Saved data entries
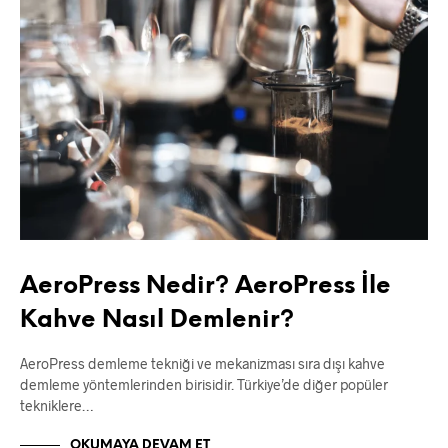
AeroPress Nedir? AeroPress İle
Kahve Nasıl Demlenir?
AeroPress demleme tekniği ve mekanizması sıra dışı kahve
demleme yöntemlerinden birisidir. Türkiye’de diğer popüler
tekniklere…
OKUMAYA DEVAM ET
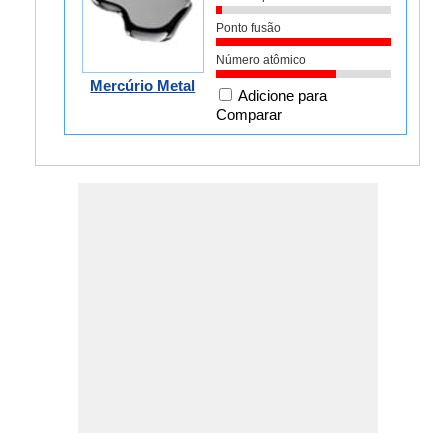
Ponto fusão
Número atômico
Mercúrio Metal
Adicione para
Comparar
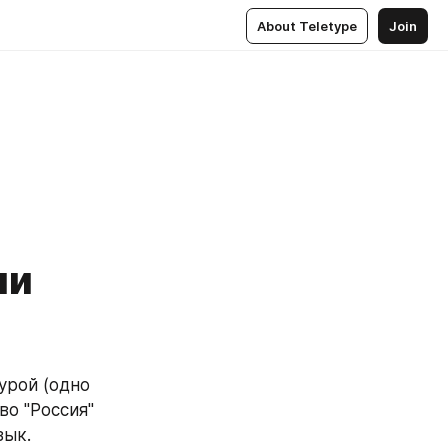
About Teletype
Join
ии
урой (одно 
о "Россия" 
зык.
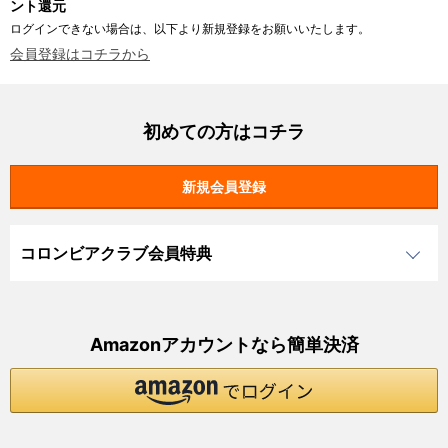
ント還元
ログインできない場合は、以下より新規登録をお願いいたします。
会員登録はコチラから
初めての方はコチラ
コロンビアクラブ会員特典
Amazonアカウントなら簡単決済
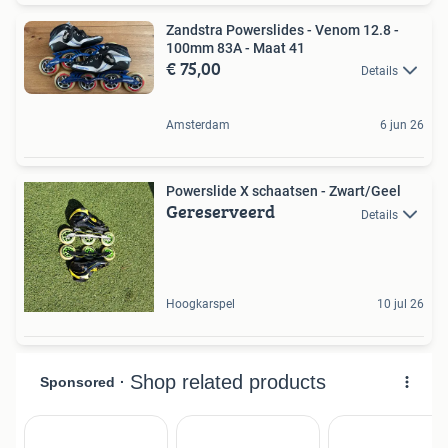
Zandstra Powerslides - Venom 12.8 -
100mm 83A - Maat 41
€ 75,00
Details
Amsterdam
6 jun 26
Powerslide X schaatsen - Zwart/Geel
Gereserveerd
Details
Hoogkarspel
10 jul 26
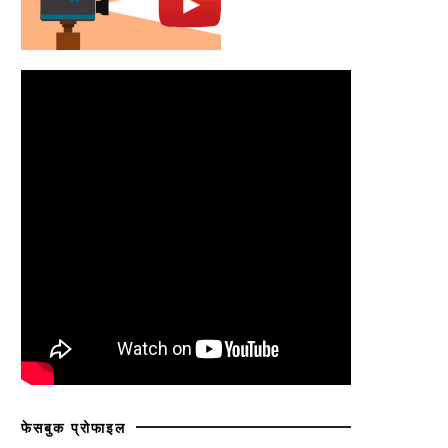
फेसबुक प्रोफाइल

■ TASK BRIEF ■
Rewrite everything from the line containing "About Teletype" down through the end of the records, replacing "Details" with "Meer info" and keeping all else unchanged. Leave the pictures out of your answer.

■ EXERCISE RESPONSE ■
About Teletype
Join
ии
урой (одно 
о "Россия" 
зык.
ント還元
ログインできない場合は、以下より新規登録をお願いいたします。
会員登録はコチラから
初めての方はコチラ
コロンビアクラブ会員特典
Amazonアカウントなら簡単決済
Zandstra Powerslides - Venom 12.8 -
100mm 83A - Maat 41
€ 75,00
Meer info
Amsterdam
6 jun 26
Powerslide X schaatsen - Zwart/Geel
Gereserveerd
Meer info
Hoogkarspel
10 jul 26
फेसबुक प्रोफाइल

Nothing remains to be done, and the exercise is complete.